I remember now why I gave up on the gardening in the first place - possums. These cute fluffy creatures have obviously decided that I am growing them an all you can eat smorgasboard and have been making use of our liberal door policy to make sure they really are getting their money's worth. In short the lettuces, tomatoes and strawberry have fallen as have the rosebuds. One valiant scarlet bloom is still bright against the greenery, and while I remain optimistic, there does surely come a time when you need to lick your wounds and concede defeat. On the tomatoes at least.

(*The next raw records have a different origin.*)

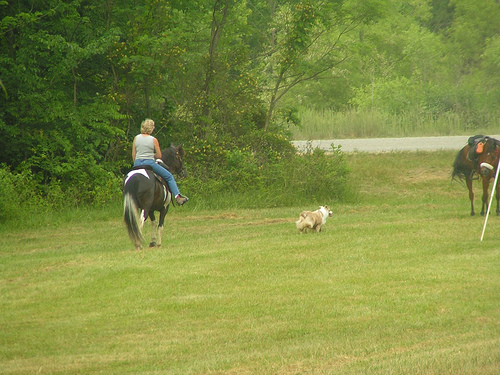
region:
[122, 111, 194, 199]
A woman riding a horse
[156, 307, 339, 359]
Grass in the photo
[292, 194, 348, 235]
A dog in the field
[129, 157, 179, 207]
Blue jeans in the photo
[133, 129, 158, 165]
A gray top on the photo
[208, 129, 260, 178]
Green vegetation in the field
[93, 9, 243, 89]
Trees in the photo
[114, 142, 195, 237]
A horse in the photo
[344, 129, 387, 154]
A road in the photo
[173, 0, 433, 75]
Bushes in the photo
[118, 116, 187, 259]
a woman on a horse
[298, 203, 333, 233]
a tan and white dog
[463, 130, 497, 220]
a brown horse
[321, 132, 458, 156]
a black top road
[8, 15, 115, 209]
a green wooded area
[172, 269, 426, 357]
a green grassy field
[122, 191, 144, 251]
a black and white tail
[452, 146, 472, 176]
a black tail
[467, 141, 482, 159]
a orange bed roll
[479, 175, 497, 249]
a white plastic pole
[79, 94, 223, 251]
horse on the ground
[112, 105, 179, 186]
person riding the horse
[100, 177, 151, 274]
tail of the horse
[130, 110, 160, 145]
head of the person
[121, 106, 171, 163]
person in a gray shirt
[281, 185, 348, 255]
dog on the grass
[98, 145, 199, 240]
black horse under person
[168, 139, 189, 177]
head of the horse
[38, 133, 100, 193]
leaves next to the horse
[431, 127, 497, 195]
horse on right side of photo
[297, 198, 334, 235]
Brown and white dog in field.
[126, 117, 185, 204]
Woman on top of horse.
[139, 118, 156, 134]
Woman's blond hair style.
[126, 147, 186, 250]
Black and white horse.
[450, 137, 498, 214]
Portion of brown horse.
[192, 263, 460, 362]
Mowed green grass of field.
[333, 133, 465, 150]
Road near forest area.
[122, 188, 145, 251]
Bushy long tail of horse.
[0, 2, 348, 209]
Tree filled forest area.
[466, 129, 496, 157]
Saddle atop brown horse.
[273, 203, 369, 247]
A dog in a field.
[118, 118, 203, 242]
A woman on a horse.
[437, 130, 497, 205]
Nobody on a horse.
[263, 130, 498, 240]
A horse looking at the dog.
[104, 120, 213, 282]
A horse trotting in a field.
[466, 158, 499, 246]
A white post in front of a horse.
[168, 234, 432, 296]
A field with brown and green grass.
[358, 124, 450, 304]
A field next to a road.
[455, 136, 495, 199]
A brown horse with a saddle.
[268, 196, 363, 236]
A tan and white Corgi.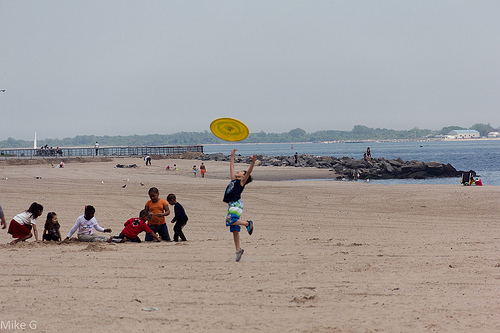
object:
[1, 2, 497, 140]
sky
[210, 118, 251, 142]
frisbee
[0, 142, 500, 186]
water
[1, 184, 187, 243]
people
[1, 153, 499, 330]
sand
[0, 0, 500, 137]
air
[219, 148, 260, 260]
person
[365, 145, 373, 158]
person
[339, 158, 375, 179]
rocks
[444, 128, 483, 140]
building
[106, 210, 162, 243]
boy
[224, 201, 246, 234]
shorts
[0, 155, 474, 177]
expanse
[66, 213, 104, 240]
outfit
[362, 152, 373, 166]
girl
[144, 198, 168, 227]
t-shirt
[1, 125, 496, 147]
tree line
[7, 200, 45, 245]
person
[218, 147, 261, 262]
boy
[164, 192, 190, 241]
over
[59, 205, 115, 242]
child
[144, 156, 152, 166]
adult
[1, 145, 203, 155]
pier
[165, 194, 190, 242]
person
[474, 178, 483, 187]
cooler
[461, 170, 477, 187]
person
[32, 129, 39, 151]
boat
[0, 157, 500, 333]
beach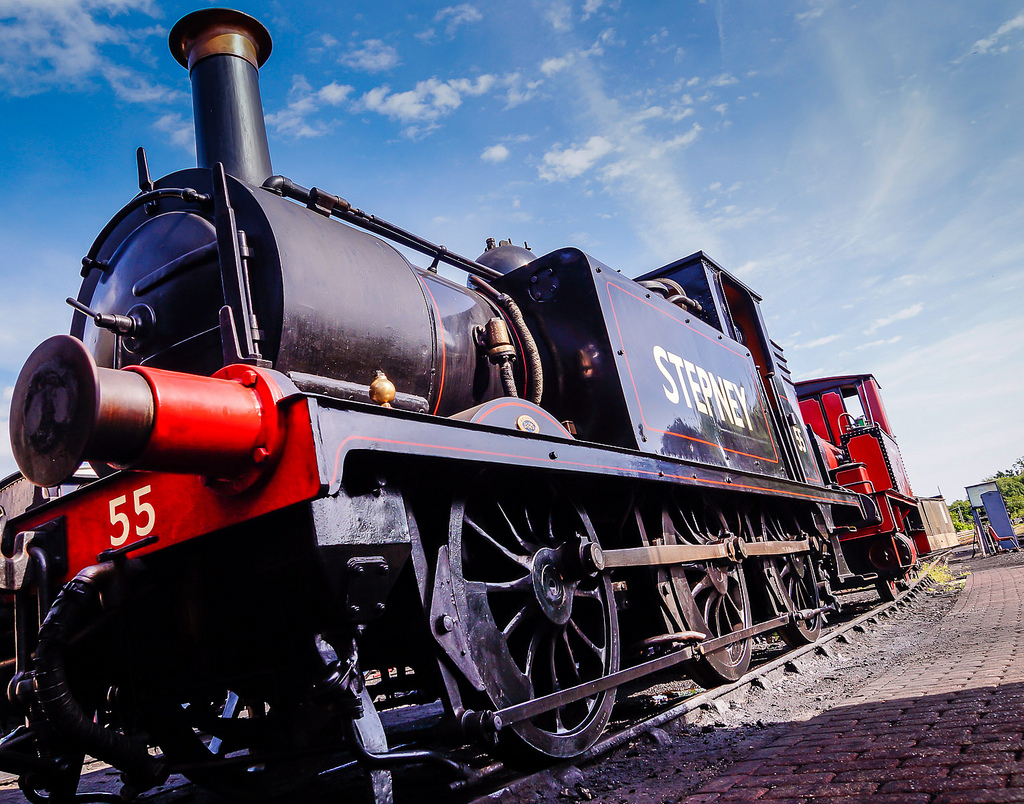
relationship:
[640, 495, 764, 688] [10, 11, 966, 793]
wheel on train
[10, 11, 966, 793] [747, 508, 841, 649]
train has wheel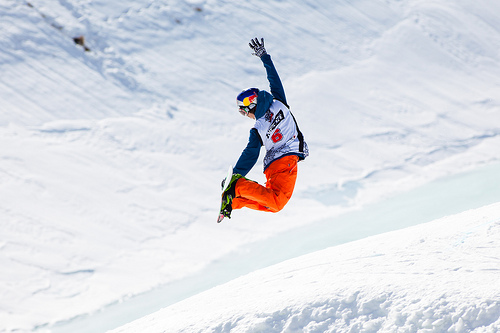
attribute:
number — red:
[268, 126, 287, 145]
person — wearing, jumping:
[209, 35, 311, 225]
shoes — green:
[214, 171, 244, 222]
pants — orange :
[234, 153, 299, 219]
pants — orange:
[214, 140, 372, 257]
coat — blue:
[226, 53, 310, 180]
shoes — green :
[226, 172, 263, 229]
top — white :
[249, 94, 311, 172]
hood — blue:
[245, 93, 291, 121]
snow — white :
[23, 30, 236, 212]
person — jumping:
[162, 40, 369, 232]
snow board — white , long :
[216, 165, 235, 226]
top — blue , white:
[223, 89, 335, 176]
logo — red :
[241, 95, 260, 107]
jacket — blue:
[218, 48, 310, 216]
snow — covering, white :
[0, 0, 498, 330]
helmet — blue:
[232, 88, 274, 120]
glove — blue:
[249, 36, 267, 57]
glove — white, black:
[246, 34, 265, 57]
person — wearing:
[221, 28, 307, 226]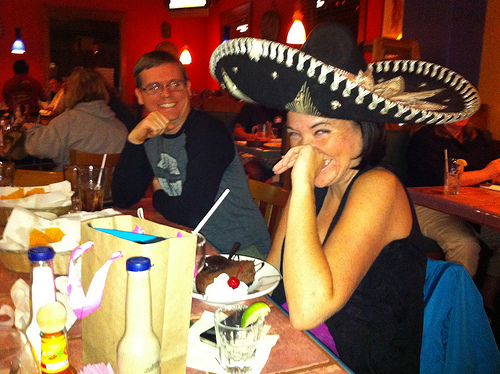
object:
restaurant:
[1, 2, 499, 373]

I have only 3 weeks to go now until this rotation is over and as much as the swoon-worthy letdown inducing (healthy!) newborns that I was examining on Thursday melted me the rest is hard. Not the good thought provoking hard but the bad hard - lots of work, grinding away at the study, and the kids themselves; beautiful, joyful kids with truly shiteous illnesses and injuries. Chatting away to a clever and articulate 8 year old with the most stunning blue eyes and the loveliest most attentive parents and knowing that they all know that she is living on borrowed time. The complete unfairness of having such a beautiful soul and mind trapped inside a body that just doesn't work. When I think of all the narrowminded, ignorant, spiteful people in the world with perfect bodies that they fill with chemicals and smoke it just makes me want to weep.
I want to do a post on the Monkey and the Elfling but I wanted to do the whinging separately. They are truly the golden lights that keep me going.